According to Steven Chan, Suntech’s President of North American Operations, the new partnership between the two companies “is an excellent opportunity for Suntech to accelerate the development of the solar industry in Ontario.” The company, he says, has “determined that our continued commitment to the silicon refining industry provides the best opportunity to create long-term sustainable jobs given the product’s export viability.”
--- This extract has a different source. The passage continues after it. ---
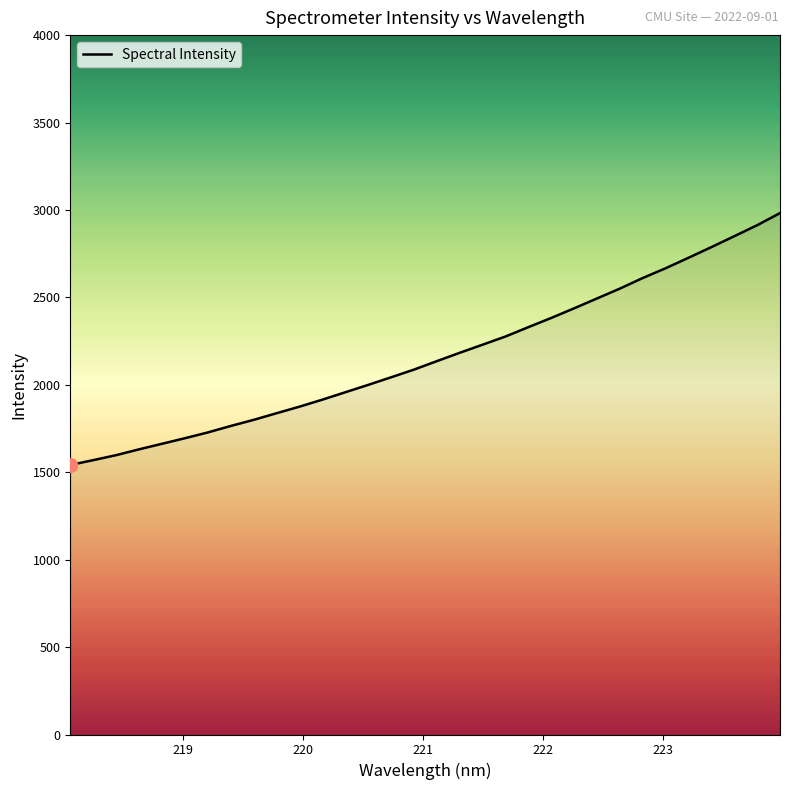

How many distinct data groups are displayed?

1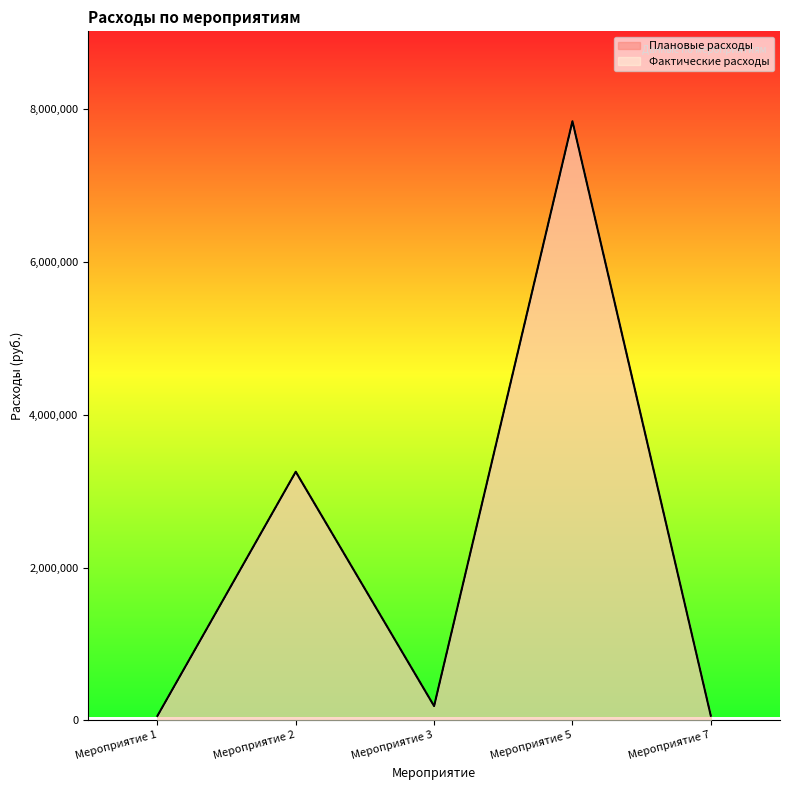

How many lines are shown in the chart?

2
FIT Spurs Job Creation, PV Courses, Requires Domestic Product
Ontario is a strategic location for solar companies to do business. It provides a number of incentives for firms and individuals to augment their energy supplies with renewable sources, the most far-reaching of which is the feed-in tariff (FIT) program. The program offers twenty-year contracts that guarantee high prices to producers of renewable energy who feed electricity into the province’s power grid. To qualify, participating projects must use a portion of Ontario-sourced labour and materials. For solar PV projects, targets reach as high as 50%; 60% as of 2011. This has greatly increased demand for solar products, and has created many renewable energy job openings and opportunities for those enrolled in solar installation and design courses.
The new Vaughan plant will provide Ontario’s solar projects with domestically manufactured silicon that will allow them to meet the FIT’s domestic content requirements. This will, in turn, create hundreds of green jobs, and should reassure students of Ontario’s PV courses that the province will have plenty of work for them in the future.